Material for this exercise:
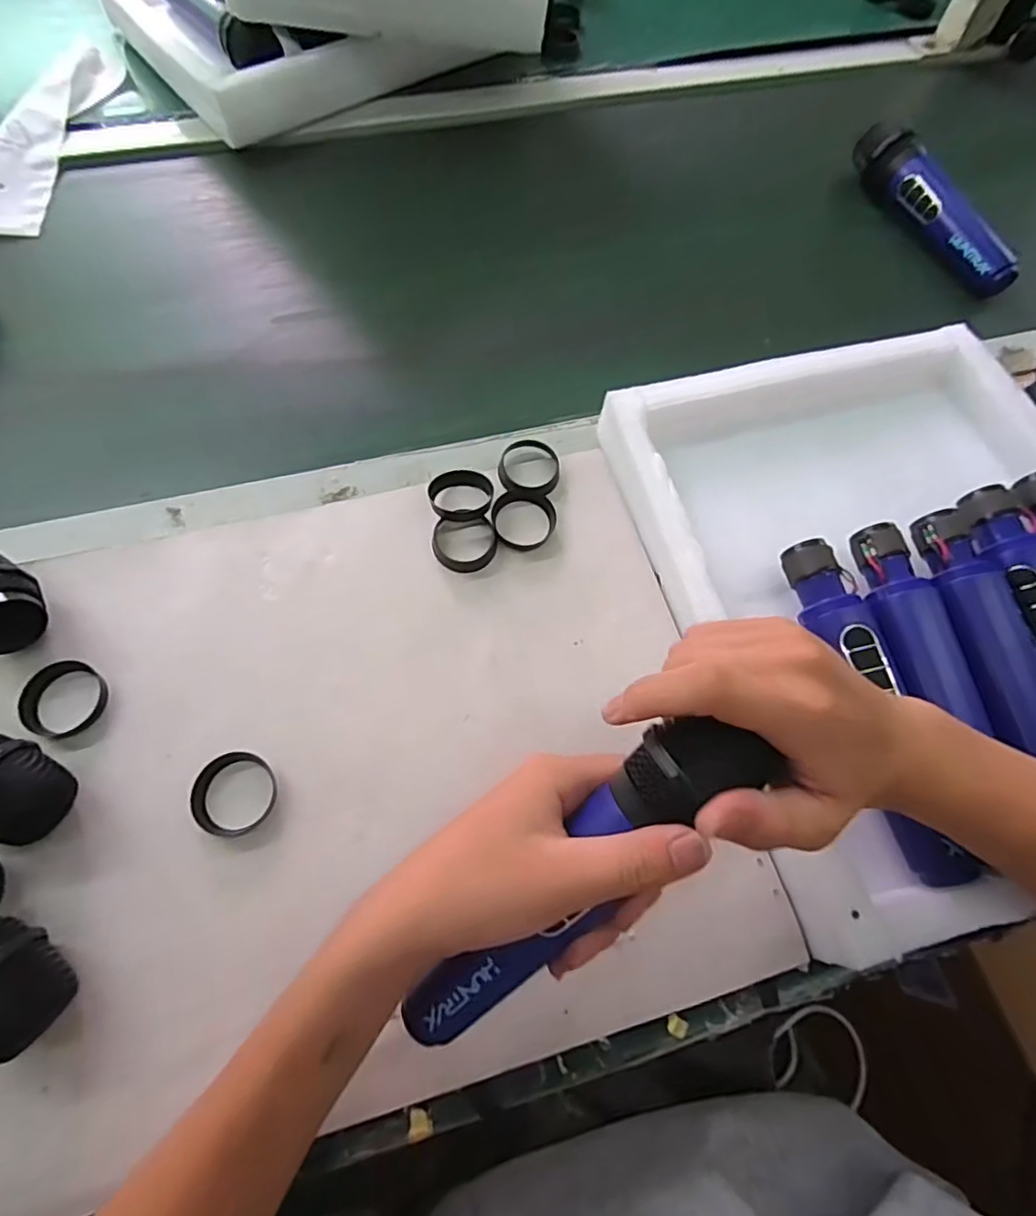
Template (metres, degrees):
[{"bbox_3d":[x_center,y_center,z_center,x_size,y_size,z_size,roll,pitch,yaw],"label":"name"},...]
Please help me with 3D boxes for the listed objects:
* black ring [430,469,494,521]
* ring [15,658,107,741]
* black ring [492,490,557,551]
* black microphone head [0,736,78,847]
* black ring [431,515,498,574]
[{"bbox_3d":[-0.038,-0.077,0.407,0.043,0.008,0.035,-10,67,-7],"label":"black ring"},{"bbox_3d":[-0.266,0.053,0.349,0.042,0.016,0.044,1,66,-2],"label":"ring"},{"bbox_3d":[0.004,-0.061,0.407,0.043,0.009,0.046,1,66,-2],"label":"black ring"},{"bbox_3d":[-0.269,0.093,0.310,0.054,0.049,0.045,16,67,4],"label":"black microphone head"},{"bbox_3d":[-0.035,-0.041,0.395,0.043,0.007,0.038,-1,67,-3],"label":"black ring"}]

Assigned task:
Copy exactly the stretch of data above from the line with "Please help me" through the line with "microphone head [0,736,78,847]", and omit all other lines.

Response below:
Please help me with 3D boxes for the listed objects:
* black ring [430,469,494,521]
* ring [15,658,107,741]
* black ring [492,490,557,551]
* black microphone head [0,736,78,847]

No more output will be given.